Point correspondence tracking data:
......

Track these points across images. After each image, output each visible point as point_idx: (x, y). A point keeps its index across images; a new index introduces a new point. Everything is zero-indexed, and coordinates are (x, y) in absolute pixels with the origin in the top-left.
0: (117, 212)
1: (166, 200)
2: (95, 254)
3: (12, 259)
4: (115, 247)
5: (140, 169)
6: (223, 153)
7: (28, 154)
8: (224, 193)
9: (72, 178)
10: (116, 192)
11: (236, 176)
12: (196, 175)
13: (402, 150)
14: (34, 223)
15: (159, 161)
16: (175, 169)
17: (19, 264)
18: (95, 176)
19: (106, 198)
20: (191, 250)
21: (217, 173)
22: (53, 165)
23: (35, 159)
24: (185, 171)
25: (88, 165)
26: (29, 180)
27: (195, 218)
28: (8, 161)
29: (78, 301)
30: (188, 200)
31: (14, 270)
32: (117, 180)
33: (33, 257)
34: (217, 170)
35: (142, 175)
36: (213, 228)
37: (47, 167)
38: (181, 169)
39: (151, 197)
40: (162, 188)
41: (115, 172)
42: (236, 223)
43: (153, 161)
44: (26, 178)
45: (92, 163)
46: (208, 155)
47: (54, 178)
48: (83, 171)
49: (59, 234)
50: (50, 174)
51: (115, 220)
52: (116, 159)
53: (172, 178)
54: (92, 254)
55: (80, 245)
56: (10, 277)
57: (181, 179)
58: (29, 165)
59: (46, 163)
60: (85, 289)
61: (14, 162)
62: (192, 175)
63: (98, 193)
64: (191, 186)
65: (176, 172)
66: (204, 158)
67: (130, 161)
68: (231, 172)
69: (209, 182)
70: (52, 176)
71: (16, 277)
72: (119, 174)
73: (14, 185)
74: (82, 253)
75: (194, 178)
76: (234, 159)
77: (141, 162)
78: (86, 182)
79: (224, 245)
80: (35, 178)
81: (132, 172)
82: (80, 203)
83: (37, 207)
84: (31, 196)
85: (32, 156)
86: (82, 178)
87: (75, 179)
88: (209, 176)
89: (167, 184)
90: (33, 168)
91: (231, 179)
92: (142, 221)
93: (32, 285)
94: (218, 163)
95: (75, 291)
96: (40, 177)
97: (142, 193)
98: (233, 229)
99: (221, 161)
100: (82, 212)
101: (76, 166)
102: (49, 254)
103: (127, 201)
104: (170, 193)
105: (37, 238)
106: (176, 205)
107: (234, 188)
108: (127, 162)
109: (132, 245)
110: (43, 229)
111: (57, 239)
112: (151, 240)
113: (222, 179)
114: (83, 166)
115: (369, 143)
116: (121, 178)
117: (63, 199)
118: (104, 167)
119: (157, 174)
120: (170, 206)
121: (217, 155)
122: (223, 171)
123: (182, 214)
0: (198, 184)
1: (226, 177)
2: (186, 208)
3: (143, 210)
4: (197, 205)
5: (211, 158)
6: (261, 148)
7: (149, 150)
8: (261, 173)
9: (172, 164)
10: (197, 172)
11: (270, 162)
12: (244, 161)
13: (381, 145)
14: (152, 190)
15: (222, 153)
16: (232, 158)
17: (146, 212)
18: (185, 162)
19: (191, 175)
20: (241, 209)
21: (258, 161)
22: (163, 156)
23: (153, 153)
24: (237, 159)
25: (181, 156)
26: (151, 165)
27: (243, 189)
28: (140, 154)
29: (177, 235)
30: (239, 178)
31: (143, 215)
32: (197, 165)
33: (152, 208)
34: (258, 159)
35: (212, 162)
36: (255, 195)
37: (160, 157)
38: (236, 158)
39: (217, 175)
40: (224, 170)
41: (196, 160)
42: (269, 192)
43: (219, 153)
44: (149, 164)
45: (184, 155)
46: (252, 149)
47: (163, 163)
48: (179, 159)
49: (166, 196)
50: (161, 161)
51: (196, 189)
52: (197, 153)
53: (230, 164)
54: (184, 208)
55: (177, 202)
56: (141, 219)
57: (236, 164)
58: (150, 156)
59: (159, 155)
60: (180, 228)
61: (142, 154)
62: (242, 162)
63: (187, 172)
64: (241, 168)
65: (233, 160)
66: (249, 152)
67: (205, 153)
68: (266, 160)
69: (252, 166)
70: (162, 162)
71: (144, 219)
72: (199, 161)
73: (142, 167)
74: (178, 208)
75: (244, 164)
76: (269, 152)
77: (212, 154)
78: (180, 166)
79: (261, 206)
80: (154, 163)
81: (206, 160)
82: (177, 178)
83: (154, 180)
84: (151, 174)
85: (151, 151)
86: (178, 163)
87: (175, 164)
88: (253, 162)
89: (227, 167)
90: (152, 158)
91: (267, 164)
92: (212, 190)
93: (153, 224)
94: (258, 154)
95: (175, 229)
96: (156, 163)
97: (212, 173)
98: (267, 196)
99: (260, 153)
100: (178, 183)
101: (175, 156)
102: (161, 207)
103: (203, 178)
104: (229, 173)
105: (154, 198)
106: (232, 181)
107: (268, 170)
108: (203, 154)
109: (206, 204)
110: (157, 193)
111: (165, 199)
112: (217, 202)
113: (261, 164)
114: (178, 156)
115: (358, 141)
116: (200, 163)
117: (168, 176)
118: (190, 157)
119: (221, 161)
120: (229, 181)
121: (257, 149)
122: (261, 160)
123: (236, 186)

......

- _ACTIVITY_
Each record is to be given again in full, exactly as it reads.

- _WRITTEN ANSWER_
Track these points across images. After each image, output each visible point as point_idx: (x, y). A point keeps its index across images; a new index introduces a new point. Everything is zero-indexed, and coordinates are (x, y) in absolute pixels with the origin in the top-left.
0: (117, 212)
1: (166, 200)
2: (95, 254)
3: (12, 259)
4: (115, 247)
5: (140, 169)
6: (223, 153)
7: (28, 154)
8: (224, 193)
9: (72, 178)
10: (116, 192)
11: (236, 176)
12: (196, 175)
13: (402, 150)
14: (34, 223)
15: (159, 161)
16: (175, 169)
17: (19, 264)
18: (95, 176)
19: (106, 198)
20: (191, 250)
21: (217, 173)
22: (53, 165)
23: (35, 159)
24: (185, 171)
25: (88, 165)
26: (29, 180)
27: (195, 218)
28: (8, 161)
29: (78, 301)
30: (188, 200)
31: (14, 270)
32: (117, 180)
33: (33, 257)
34: (217, 170)
35: (142, 175)
36: (213, 228)
37: (47, 167)
38: (181, 169)
39: (151, 197)
40: (162, 188)
41: (115, 172)
42: (236, 223)
43: (153, 161)
44: (26, 178)
45: (92, 163)
46: (208, 155)
47: (54, 178)
48: (83, 171)
49: (59, 234)
50: (50, 174)
51: (115, 220)
52: (116, 159)
53: (172, 178)
54: (92, 254)
55: (80, 245)
56: (10, 277)
57: (181, 179)
58: (29, 165)
59: (46, 163)
60: (85, 289)
61: (14, 162)
62: (192, 175)
63: (98, 193)
64: (191, 186)
65: (176, 172)
66: (204, 158)
67: (130, 161)
68: (231, 172)
69: (209, 182)
70: (52, 176)
71: (16, 277)
72: (119, 174)
73: (14, 185)
74: (82, 253)
75: (194, 178)
76: (234, 159)
77: (141, 162)
78: (86, 182)
79: (224, 245)
80: (35, 178)
81: (132, 172)
82: (80, 203)
83: (37, 207)
84: (31, 196)
85: (32, 156)
86: (82, 178)
87: (75, 179)
88: (209, 176)
89: (167, 184)
90: (33, 168)
91: (231, 179)
92: (142, 221)
93: (32, 285)
94: (218, 163)
95: (75, 291)
96: (40, 177)
97: (142, 193)
98: (233, 229)
99: (221, 161)
100: (82, 212)
101: (76, 166)
102: (49, 254)
103: (127, 201)
104: (170, 193)
105: (37, 238)
106: (176, 205)
107: (234, 188)
108: (127, 162)
109: (132, 245)
110: (43, 229)
111: (57, 239)
112: (151, 240)
113: (222, 179)
114: (83, 166)
115: (369, 143)
116: (121, 178)
117: (63, 199)
118: (104, 167)
119: (157, 174)
120: (170, 206)
121: (217, 155)
122: (223, 171)
123: (182, 214)
0: (198, 184)
1: (226, 177)
2: (186, 208)
3: (143, 210)
4: (197, 205)
5: (211, 158)
6: (261, 148)
7: (149, 150)
8: (261, 173)
9: (172, 164)
10: (197, 172)
11: (270, 162)
12: (244, 161)
13: (381, 145)
14: (152, 190)
15: (222, 153)
16: (232, 158)
17: (146, 212)
18: (185, 162)
19: (191, 175)
20: (241, 209)
21: (258, 161)
22: (163, 156)
23: (153, 153)
24: (237, 159)
25: (181, 156)
26: (151, 165)
27: (243, 189)
28: (140, 154)
29: (177, 235)
30: (239, 178)
31: (143, 215)
32: (197, 165)
33: (152, 208)
34: (258, 159)
35: (212, 162)
36: (255, 195)
37: (160, 157)
38: (236, 158)
39: (217, 175)
40: (224, 170)
41: (196, 160)
42: (269, 192)
43: (219, 153)
44: (149, 164)
45: (184, 155)
46: (252, 149)
47: (163, 163)
48: (179, 159)
49: (166, 196)
50: (161, 161)
51: (196, 189)
52: (197, 153)
53: (230, 164)
54: (184, 208)
55: (177, 202)
56: (141, 219)
57: (236, 164)
58: (150, 156)
59: (159, 155)
60: (180, 228)
61: (142, 154)
62: (242, 162)
63: (187, 172)
64: (241, 168)
65: (233, 160)
66: (249, 152)
67: (205, 153)
68: (266, 160)
69: (252, 166)
70: (162, 162)
71: (144, 219)
72: (199, 161)
73: (142, 167)
74: (178, 208)
75: (244, 164)
76: (269, 152)
77: (212, 154)
78: (180, 166)
79: (261, 206)
80: (154, 163)
81: (206, 160)
82: (177, 178)
83: (154, 180)
84: (151, 174)
85: (151, 151)
86: (178, 163)
87: (175, 164)
88: (253, 162)
89: (227, 167)
90: (152, 158)
91: (267, 164)
92: (212, 190)
93: (153, 224)
94: (258, 154)
95: (175, 229)
96: (156, 163)
97: (212, 173)
98: (267, 196)
99: (260, 153)
100: (178, 183)
101: (175, 156)
102: (161, 207)
103: (203, 178)
104: (229, 173)
105: (154, 198)
106: (232, 181)
107: (268, 170)
108: (203, 154)
109: (206, 204)
110: (157, 193)
111: (165, 199)
112: (217, 202)
113: (261, 164)
114: (178, 156)
115: (358, 141)
116: (200, 163)
117: (168, 176)
118: (190, 157)
119: (221, 161)
120: (229, 181)
121: (257, 149)
122: (261, 160)
123: (236, 186)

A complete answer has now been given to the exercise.